→ Source document
These articles provide the backdrop for a discussion of rural practice in Canada. However, rural medicine exists beyond our borders, warranting a global discussion of rural health care. Therefore, in this current issue, the UBCMJ facilitates a global discussion on rural health care, including community health care in Botswana and health care in Cuba (Bana, Page 19; Fulton, Page 22). Also, an academic article outlining the prevalence of anemia in a select population of children in the Indian Himalayas relays an important discussion of rural access and preventive medicine in a global setting (El-Zammer, Page 12).
Delivering high-quality, comprehensive health care to Canadians is a challenge that needs to be addressed. As many Canadians live in rural communities, medical students and physicians should consider a rural practice. Rural physicians achieve strong patient-doctor relationships and maintain a high level of continuity of care along with providing many services often deferred to hospital specialists in an urban setting. The UBCMJ provides a forum for academic dialogue with respect to rural practice. Hopefully this will allow medical students, faculty, and practicing physicians to better appreciate the complexity and increasing dilemma of this topic. On behalf of the UBCMJ, we anticipate that this issue will expose strategies and possible solutions to overcome rural health care discrepancies across Canada.
In addition, these strategies may lead to positive change in the education and training of medical students nationally and globally.

→ Data shown
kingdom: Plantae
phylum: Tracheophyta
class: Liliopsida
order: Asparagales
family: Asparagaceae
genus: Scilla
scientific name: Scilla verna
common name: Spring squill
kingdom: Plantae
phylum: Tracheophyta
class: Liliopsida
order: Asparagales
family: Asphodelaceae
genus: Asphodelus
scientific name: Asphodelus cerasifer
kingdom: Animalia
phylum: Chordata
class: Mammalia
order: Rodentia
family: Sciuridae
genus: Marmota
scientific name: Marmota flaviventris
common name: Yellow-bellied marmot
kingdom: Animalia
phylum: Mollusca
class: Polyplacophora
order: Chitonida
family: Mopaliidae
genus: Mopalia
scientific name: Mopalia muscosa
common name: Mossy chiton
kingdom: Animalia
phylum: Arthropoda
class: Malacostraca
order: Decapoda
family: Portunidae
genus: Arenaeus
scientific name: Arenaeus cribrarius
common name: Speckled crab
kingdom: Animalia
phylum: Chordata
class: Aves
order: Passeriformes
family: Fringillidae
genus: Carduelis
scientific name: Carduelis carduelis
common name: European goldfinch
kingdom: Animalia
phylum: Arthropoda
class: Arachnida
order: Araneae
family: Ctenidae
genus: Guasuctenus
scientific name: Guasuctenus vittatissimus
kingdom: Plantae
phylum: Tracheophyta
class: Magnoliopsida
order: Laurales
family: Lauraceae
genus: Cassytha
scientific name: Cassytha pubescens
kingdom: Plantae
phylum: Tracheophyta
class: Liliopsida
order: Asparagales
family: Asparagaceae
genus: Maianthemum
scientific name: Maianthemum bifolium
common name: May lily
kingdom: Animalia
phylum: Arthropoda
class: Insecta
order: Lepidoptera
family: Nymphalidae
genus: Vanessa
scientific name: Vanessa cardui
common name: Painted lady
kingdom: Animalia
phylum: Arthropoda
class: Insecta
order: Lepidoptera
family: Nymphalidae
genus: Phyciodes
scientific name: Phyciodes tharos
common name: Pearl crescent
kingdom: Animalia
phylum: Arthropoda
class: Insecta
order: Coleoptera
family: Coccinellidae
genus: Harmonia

→ Your task
List every author-and-page citation given in parentheses in the text on rural health care above.

→ Your solution
Bana, Page 19; Fulton, Page 22; El-Zammer, Page 12